Così, almeno, vuole farci credere l’autrice, nel raccontare la quotidianità di questa bimbetta un po’ storta che si affaccia al mondo degli altri, con la speranza di non arrecare troppo disturbo. In realtà Rebecca, che poi tanto sola non è, compensa la terribile bruttezza del suo corpo con un talento fuori dal comune per la musica. Suona il piano fin da piccola, con l’audacia e la delicatezza di una grande artista. Ovvio, e un po’ scontato, che la bruttezza non abbia intaccato lo splendore delle sue mani.
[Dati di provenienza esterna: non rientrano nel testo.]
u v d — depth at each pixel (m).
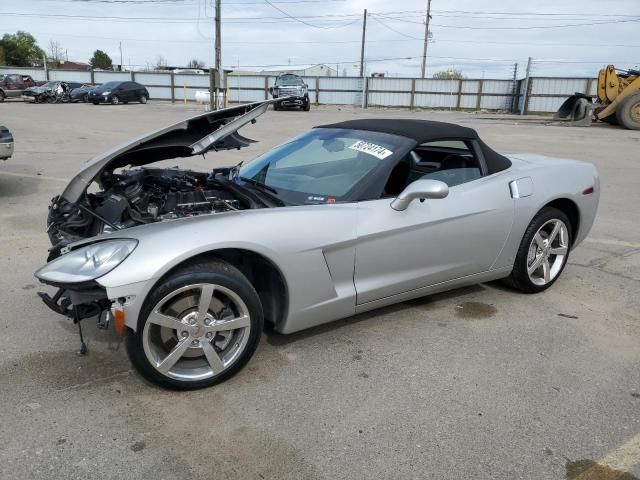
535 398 2.92
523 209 4.01
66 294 3.05
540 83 33.50
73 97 34.34
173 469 2.33
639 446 2.55
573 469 2.39
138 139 3.54
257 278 3.21
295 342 3.46
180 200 3.55
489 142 15.03
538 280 4.36
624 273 4.93
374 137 3.77
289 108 29.86
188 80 40.19
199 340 2.84
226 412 2.73
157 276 2.60
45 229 5.88
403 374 3.13
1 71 44.47
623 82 20.67
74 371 3.05
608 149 13.89
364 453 2.46
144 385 2.94
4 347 3.29
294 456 2.43
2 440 2.46
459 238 3.68
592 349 3.48
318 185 3.51
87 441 2.48
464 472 2.36
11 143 7.18
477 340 3.56
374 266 3.35
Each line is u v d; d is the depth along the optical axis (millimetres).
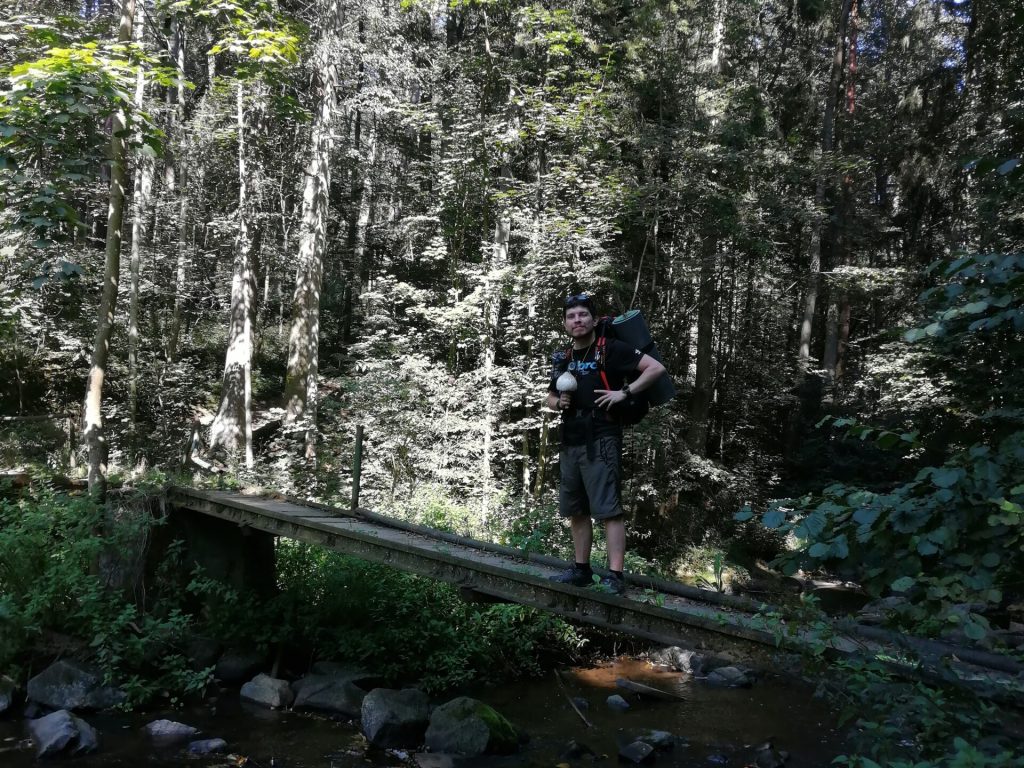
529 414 13789
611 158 13484
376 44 15617
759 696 7832
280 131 16984
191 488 7340
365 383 11602
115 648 6219
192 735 5691
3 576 6191
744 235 13438
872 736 2672
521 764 5789
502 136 12422
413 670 7457
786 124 21234
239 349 14375
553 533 9055
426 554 5000
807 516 2375
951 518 2201
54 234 5820
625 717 7008
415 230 15336
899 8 26125
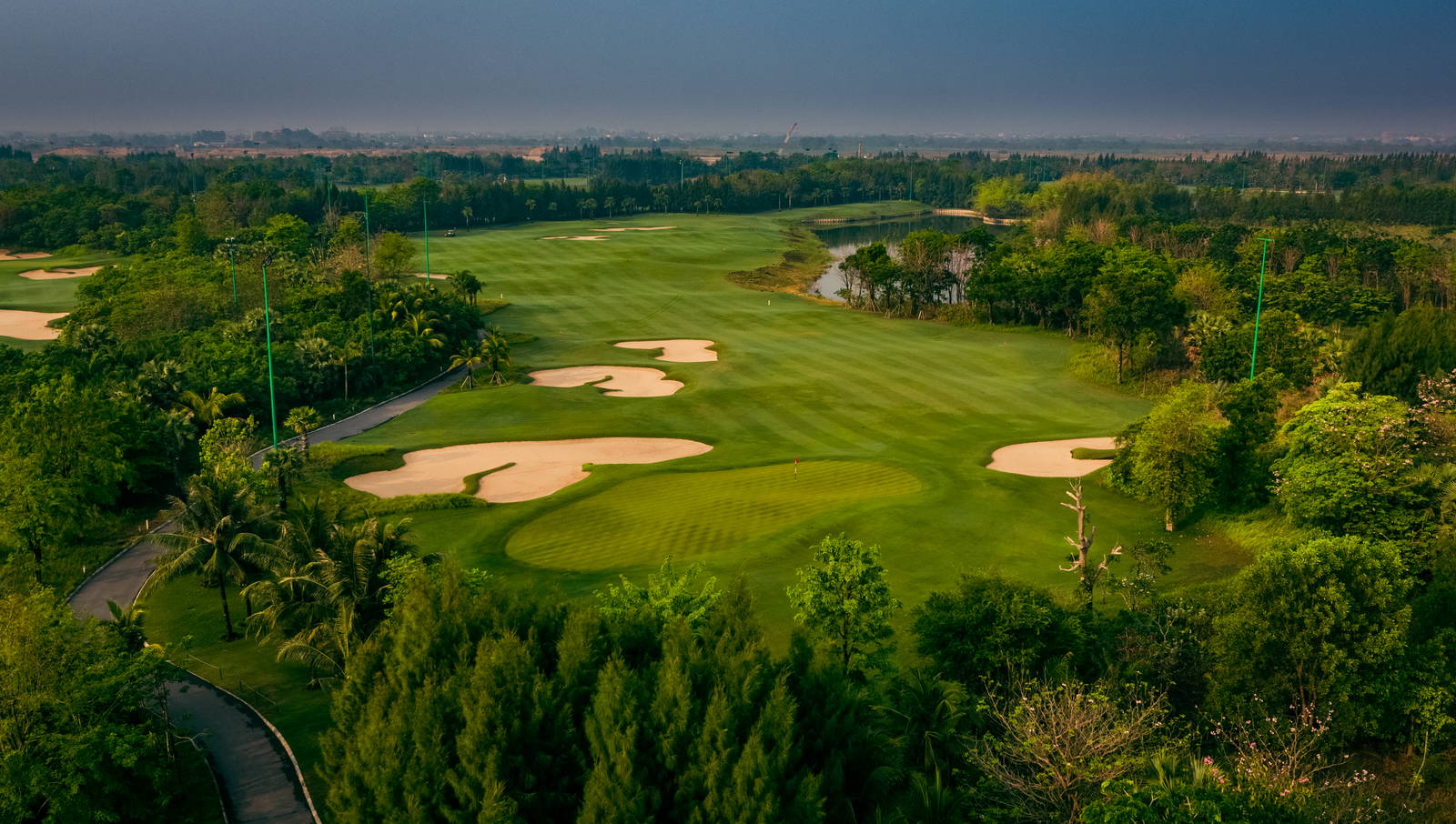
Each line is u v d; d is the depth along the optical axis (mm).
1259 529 59625
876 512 62344
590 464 74812
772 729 30672
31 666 33344
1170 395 65062
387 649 36688
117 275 135500
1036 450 78000
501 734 30656
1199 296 128375
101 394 73312
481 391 97375
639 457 77500
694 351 117375
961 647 38625
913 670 38188
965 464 73688
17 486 58812
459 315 120500
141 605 54000
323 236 192750
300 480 69125
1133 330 99062
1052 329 130625
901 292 147000
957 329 131375
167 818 35281
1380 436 55125
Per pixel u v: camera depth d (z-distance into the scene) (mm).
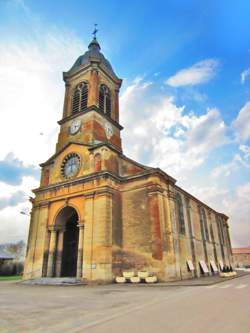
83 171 23219
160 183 21125
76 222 25984
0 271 37094
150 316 7047
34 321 6887
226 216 41344
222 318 6637
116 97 31688
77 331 5809
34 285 18562
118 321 6582
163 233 19172
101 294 12344
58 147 27609
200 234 28625
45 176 26609
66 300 10570
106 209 19750
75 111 28609
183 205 25812
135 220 20391
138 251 19344
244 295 10844
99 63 29812
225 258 35719
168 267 18391
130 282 18219
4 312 8148
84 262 19172
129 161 23328
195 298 10172
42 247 22469
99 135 25797
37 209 24734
Il riserbo che la protegge da sguardi indiscreti crea sconforto e rabbia nel lettore, viene quasi la tentazione di prendere per il bavero della giacca il padre della piccola, noto ginecologo della città, e scrollargli di dosso l’indolenza che lo caratterizza. Lo stesso dicasi per la madre, troppo fragile per accettare un destino tanto crudele da averla salvata dalla tara per poi tornare a infierire sulla sua creatura. Amore e silenzio si bilanciano, alternandosi e compensandosi.
La narrazione è centrata spesso su aspetti secondari, su lunghe e interminabili descrizioni degli oggetti, dei luoghi, dei paesaggi. Si sente la mano della scrittrice allungare le sensazioni, perdersi nel piacere di impreziosire il racconto, eccedere laddove una sola parola avrebbe colpito in pieno viso.
La storia di Rebecca, come nelle migliori favole, racchiude in sé il male e il bene. La cattiveria della gente, coalizzata contro il mostro, e la bontà di una madre troppo fragile per parlare, di un maestro di musica buono e disponibile, di una maestra pronta a mettersi contro schiere di genitori infuriati pur di proteggerla. Rebecca, che il primo giorno di scuola incontra la sua amica del cuore – dalla quale non si separerà più, è il contrario di una bambina sola. In tanti le hanno voluto bene, aiutandola a crescere, sviluppando in lei un barlume di autostima e sicurezza. Nella vita è una che ce la fa, che ottiene risultati, che può ritenersi appagata. Nonostante la bruttezza. Finalista al Premio Strega 2011, questo libro della Veladiano ha un gusto retrò, il sapore di una storia lontana, raccontata da una nonna arzilla e romantica. Lascia però un senso di sospensione e amarezza. Troppe divagazioni e troppi dettagli appesantiscono quella che poteva essere una storia di speranza e riscatto. Un finale a tarallucci e vino che forse si poteva evitare.